• Document segment:
◆ ◆ ◆

PART TWO in a series in which I place Andersen Design’s vision of economic development in the economic development environment in Maine Go to Part One
|Patron and Collaborator, Bob Rose standing among some of Maine;s “underutilized resources”|
A special request
It is the legacy of the second generation of Andersen Design, including yours truly, to preserve the Andersen Design tradition and meld it into the 21st century. Today more than ever, it teeters on the brink of extinction. To secure it’s physical headquarters, and work space, which is also where we live on a rental basis, we need to raise $2000.00 in funds available by Friday.
You can make a donation to our ready cash fund to cure the most immediate need here:
This is a donation to this research and opinion blog, which I have been individually maintaining since 2007. If Andersen Design makes it through this existential crisis, we will be willing to make good on your donation, on an individual basis, if you present the receipt to us, when we are up and running again.

◆ ◆ ◆

• Data shown:
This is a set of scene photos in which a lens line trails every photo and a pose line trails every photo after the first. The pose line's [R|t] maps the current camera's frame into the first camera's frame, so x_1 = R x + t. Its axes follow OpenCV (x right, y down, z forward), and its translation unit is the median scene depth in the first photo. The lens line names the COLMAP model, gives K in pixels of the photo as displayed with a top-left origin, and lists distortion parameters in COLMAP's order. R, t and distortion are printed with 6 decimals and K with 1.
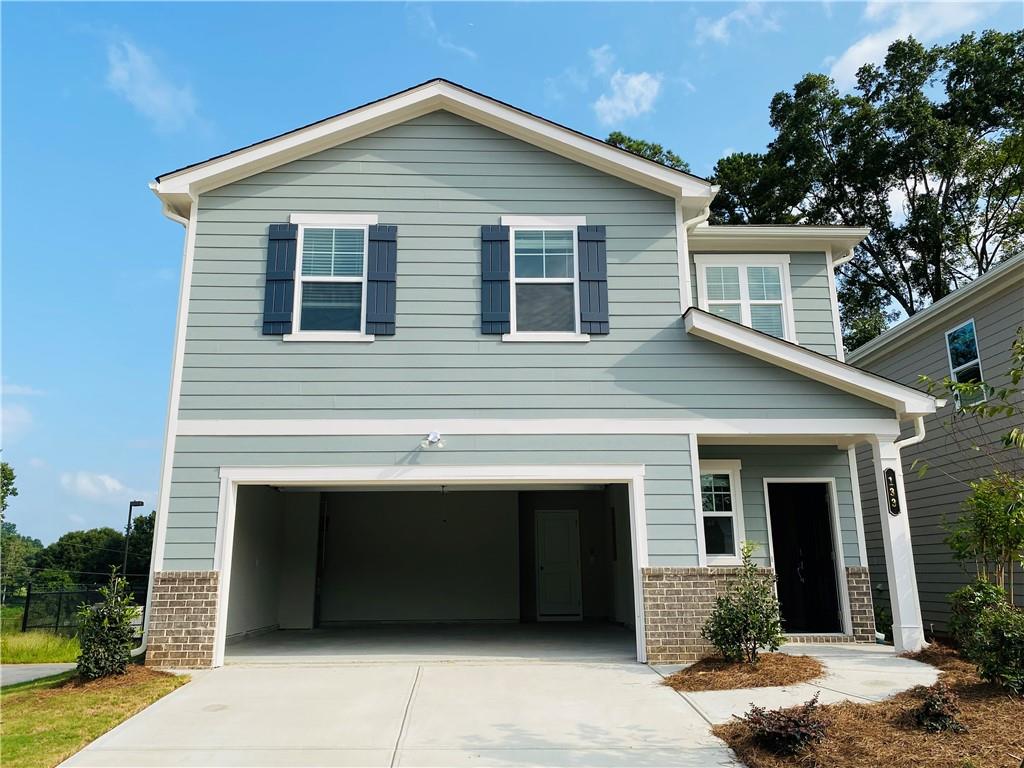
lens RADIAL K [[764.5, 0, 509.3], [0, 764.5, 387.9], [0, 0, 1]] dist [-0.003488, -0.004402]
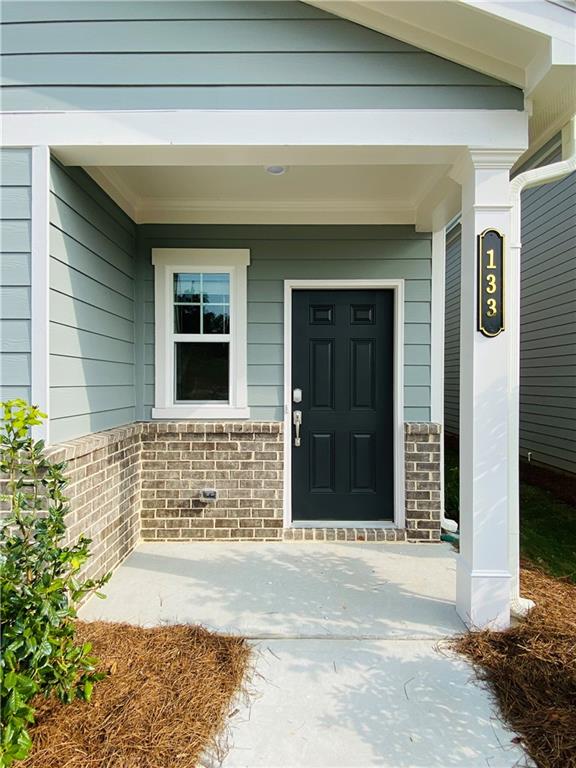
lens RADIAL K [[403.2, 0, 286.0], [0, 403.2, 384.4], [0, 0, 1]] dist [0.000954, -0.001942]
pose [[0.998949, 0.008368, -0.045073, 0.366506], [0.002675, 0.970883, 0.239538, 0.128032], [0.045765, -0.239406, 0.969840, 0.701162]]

◆ ◆ ◆

• What is being asked: Decide whether each statement below agrees with the Andersen Design post above, and answer yes or no for each, quoting the exact words of the post that settle it. (a) The writer has kept up the blog alone since 2007. (b) The funds must be raised by Monday. (c) The writer owns the building used as headquarters and living space.

• Your solution:
(a) Yes: "which I have been individually maintaining since 2007"
(b) No: "we need to raise $2000.00 in funds available by Friday"
(c) No: "which is also where we live on a rental basis"